# How to fix the economy



## Vennwood (Feb 4, 2007)

Dear Mr. Cameron,

Please find below our suggestion for fixing England's economy.

Instead of giving billions of pounds to banks that will squander the money on lavish parties and unearned bonuses, use the following plan.

You can call it the Patriotic Retirement Plan:

There are about 10 million people over 50 in the work force.

Pay them £1 million each severance for early retirement with the following stipulations:

1) They MUST retire.

Ten million job openings - unemployment fixed

2) They MUST buy a new British car.

Ten million cars ordered - Car Industry fixed

3) They MUST either buy a house or pay off their mortgage -

Housing Crisis fixed

4) They MUST send their kids to school/college/university -

Crime rate fixed

5) They MUST buy £100 WORTH of alcohol/tobacco a week .....

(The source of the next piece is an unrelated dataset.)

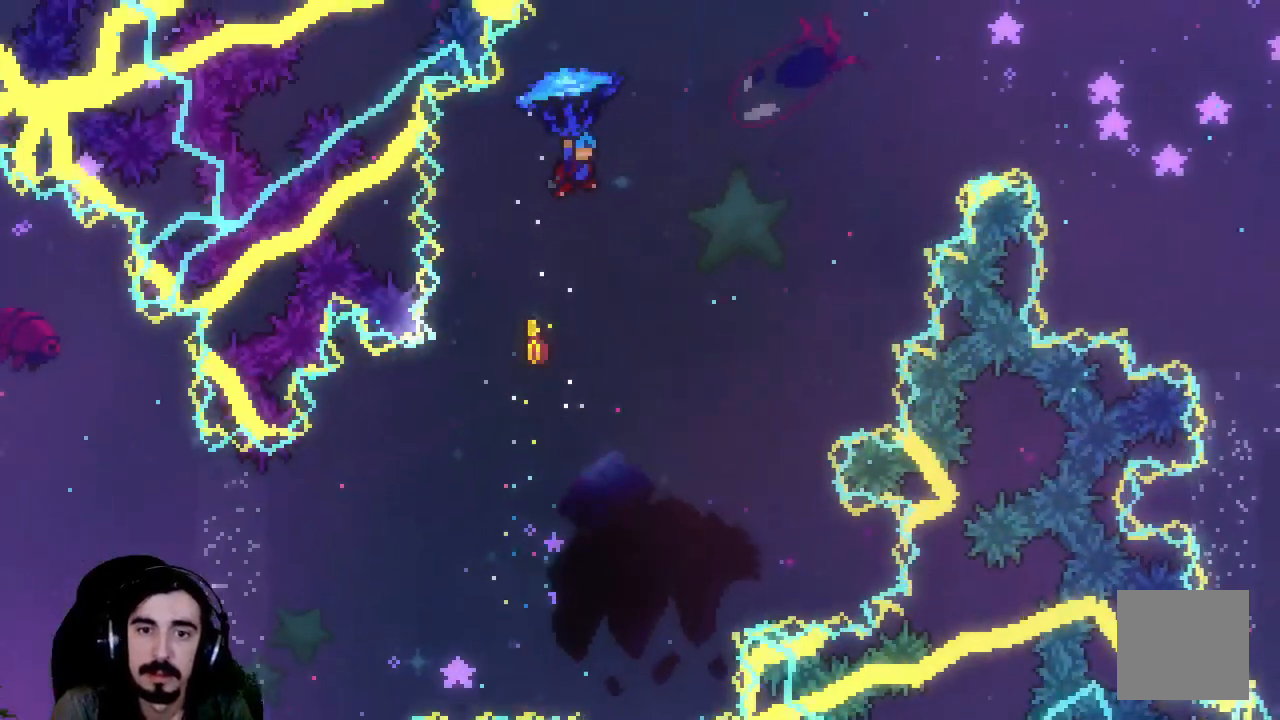
{"buttons": ["R2", "DPAD_RIGHT"], "events": [[33, "DPAD_UP", "up"], [233, "X", "up"]]}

And there's your money back in duty/tax etc

6) Instead of stuffing around with the carbon emissions trading scheme that makes us pay for the major polluters, tell the greedy b***ards to reduce their pollution emissions by 75% within 5 years or we shut them down.

It can't get any easier than that!

P.S. If more money is needed, have all members of parliament pay back their falsely claimed expenses and second home allowances


----------



## jimmyd0g (Oct 22, 2009)

You have posted this in jokes & trivia, so I assume that there is an element of tongue in cheek in your post. However, where does the government get £10 billion (if my maths is correct) from? As you have pointed out on a thread in the bar, we don't have enough money to give to other countries so that they may buy British goods & services. Therefore how can can we afford 'your' scheme, even if non-drivers were persuaded to buy a car; non-parents were persuaded to adopt a child to send to university; etc?


----------



## Vennwood (Feb 4, 2007)

Its supposed to be a bit of light hearted entertainment - so its in JOKES & TRIVIA


----------



## jimmyd0g (Oct 22, 2009)

Vennwood said:


> Its supposed to be a bit of light hearted entertainment - so its in JOKES & TRIVIA


Nice try! Just because you say it is a joke doesn't necessarily make it a joke. There were certainly no smiley or laughter icons to give us a clue as to which bits were meant to be 'light hearted' or 'entertaining'. But, in the spirit of light heartedness, where does the money (that you have acknowledged, elsewhere on these forums, we haven't got) come from?


----------



## alhod (Nov 1, 2010)

Vennwood said:


> Dear Mr. Cameron,
> 
> Please find below our suggestion for fixing England's economy.
> 
> ...


*

Great idea - put wife and I down for a million each and we'll stop working tomorrow - I'll even pass my own business over to an unemployed youngster to give him a good start in biz!
:wink: :wink: 8)*


----------



## Glandwr (Jun 12, 2006)

jimmyd0g said:


> You have posted this in jokes & trivia,


If it's got Cameron, fixing and the economy in it there's nowhere else it can go but Jokes and Trivia Jimmy.

Dick


----------